### Exercise brief
Copy the lines of the data below word for word, leaving out the pictures.

### Extracted material
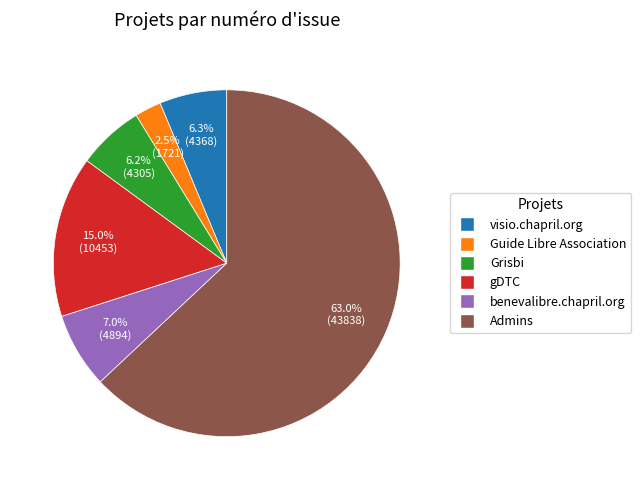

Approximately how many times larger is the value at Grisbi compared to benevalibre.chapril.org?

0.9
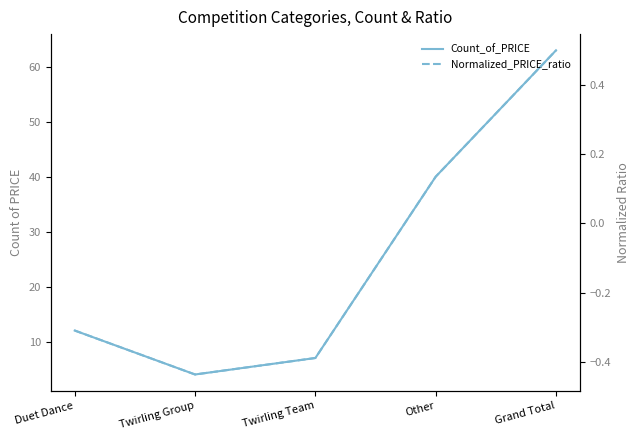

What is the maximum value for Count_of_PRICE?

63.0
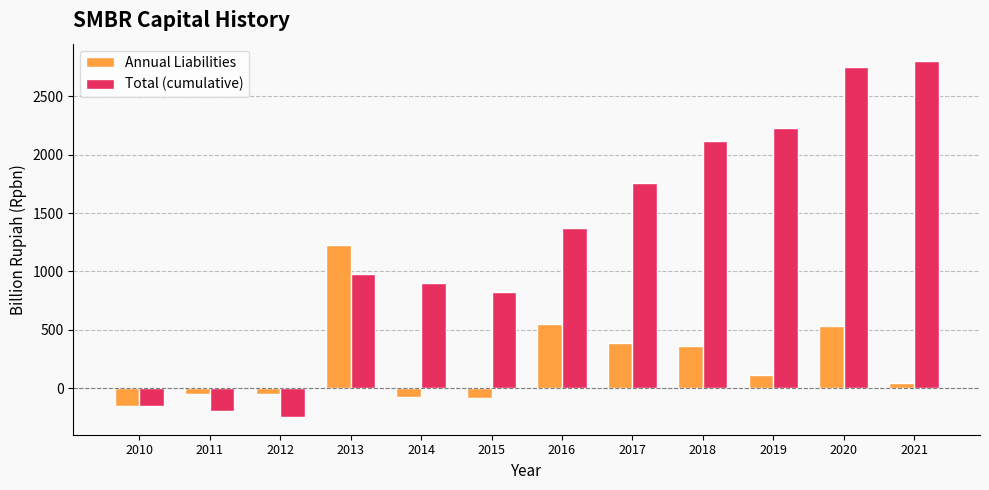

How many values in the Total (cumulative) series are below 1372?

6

### Answer space
Approximately how many times larger is the value at Grisbi compared to benevalibre.chapril.org?

0.9

What is the maximum value for Count_of_PRICE?

63.0

How many values in the Total (cumulative) series are below 1372?

6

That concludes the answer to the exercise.